(Exercice proposé): Dans l'extrait fourni plus bas, relevez tous les aliments et toutes les boissons nommés.

(Extrait fourni):
↓

Je me dirigeai du côté de la place du Palais. À peine y étais-je arrivé, que j’aperçus deux soldats du régiment : ils marchaient avec peine, courbés sous le poids de leurs armes et de la misère qui les accablait. En me voyant, ils vinrent de mon côté, et je reconnus, à ma grande surprise, deux hommes de ma compagnie, que je n’avais pas vus depuis le passage de la Bérézina. Ils étaient si malheureux, que je leur dis de me suivre jusqu’à une auberge où je leur fis servir du café pour les réchauffer.

Ils me contèrent que, le 29 novembre au matin, un peu avant le départ du régiment des bords de la Bérézina, on les avait commandés de corvée pour enterrer plusieurs hommes du régiment, tués la veille ou morts de misère ; qu’après avoir accompli cette triste mission, ils étaient partis pensant suivre la route que le régiment avait prise, mais que, malheureusement, ils s’étaient trompés en suivant des Polonais qui se dirigeaient sur leur pays. Ce n’est que le lendemain qu’ils s’en aperçurent : « Enfin, me dirent-ils, il y avait un mois que nous marchions dans un pays inconnu, désert, toujours dans la neige, sans pouvoir nous faire comprendre, sans savoir où nous étions et où nous allions ; l’argent que nous avions ne pouvait nous servir. Si, quelquefois, nous nous sommes procuré quelques douceurs, comme du lait ou de la graisse, c’est aux dépens de nos habits, en donnant nos boutons à l’aigle, ou les mouchoirs que nous avions conservés par hasard. Nous n’étions pas les seuls ; beaucoup d’autres de différents régiments marchaient aussi, comme nous, sans savoir ou ils allaient, car les Polonais que nous avions suivis avaient disparu, et c’est par hasard, mon sergent, que nous arrivons ici et que nous avons eu le bonheur de vous rencontrer. » À mon tour je leur témoignai tout le plaisir que j’avais de les revoir ; il y avait quatre ans qu’ils étaient dans la compagnie.

↑

(Matériel joint):

↓

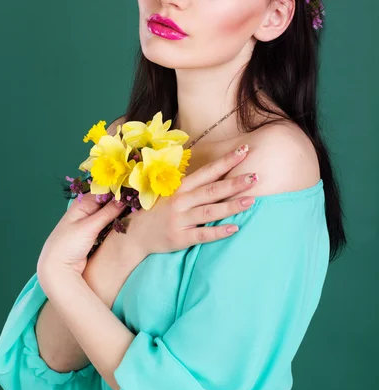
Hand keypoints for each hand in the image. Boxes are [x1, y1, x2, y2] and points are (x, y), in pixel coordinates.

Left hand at [37, 193, 127, 285]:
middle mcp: (87, 209)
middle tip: (138, 202)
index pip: (104, 191)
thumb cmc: (68, 244)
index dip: (118, 191)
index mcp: (82, 203)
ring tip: (136, 209)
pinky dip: (116, 222)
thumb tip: (124, 198)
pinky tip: (127, 221)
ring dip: (120, 213)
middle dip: (121, 201)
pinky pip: (109, 223)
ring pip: (110, 213)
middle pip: (108, 201)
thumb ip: (107, 212)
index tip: (135, 191)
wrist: (58, 268)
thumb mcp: (89, 227)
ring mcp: (91, 221)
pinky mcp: (95, 232)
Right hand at [120, 145, 257, 259]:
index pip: (208, 171)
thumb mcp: (171, 193)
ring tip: (252, 200)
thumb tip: (218, 173)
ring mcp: (180, 219)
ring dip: (231, 206)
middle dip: (235, 182)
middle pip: (212, 190)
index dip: (226, 161)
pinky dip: (218, 232)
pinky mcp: (180, 238)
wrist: (134, 235)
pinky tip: (234, 229)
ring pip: (210, 211)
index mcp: (181, 187)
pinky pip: (202, 234)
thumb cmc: (157, 210)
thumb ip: (192, 186)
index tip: (244, 151)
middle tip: (255, 176)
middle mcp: (181, 201)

↑

(Réponse attendue): Le café, le lait et la graisse.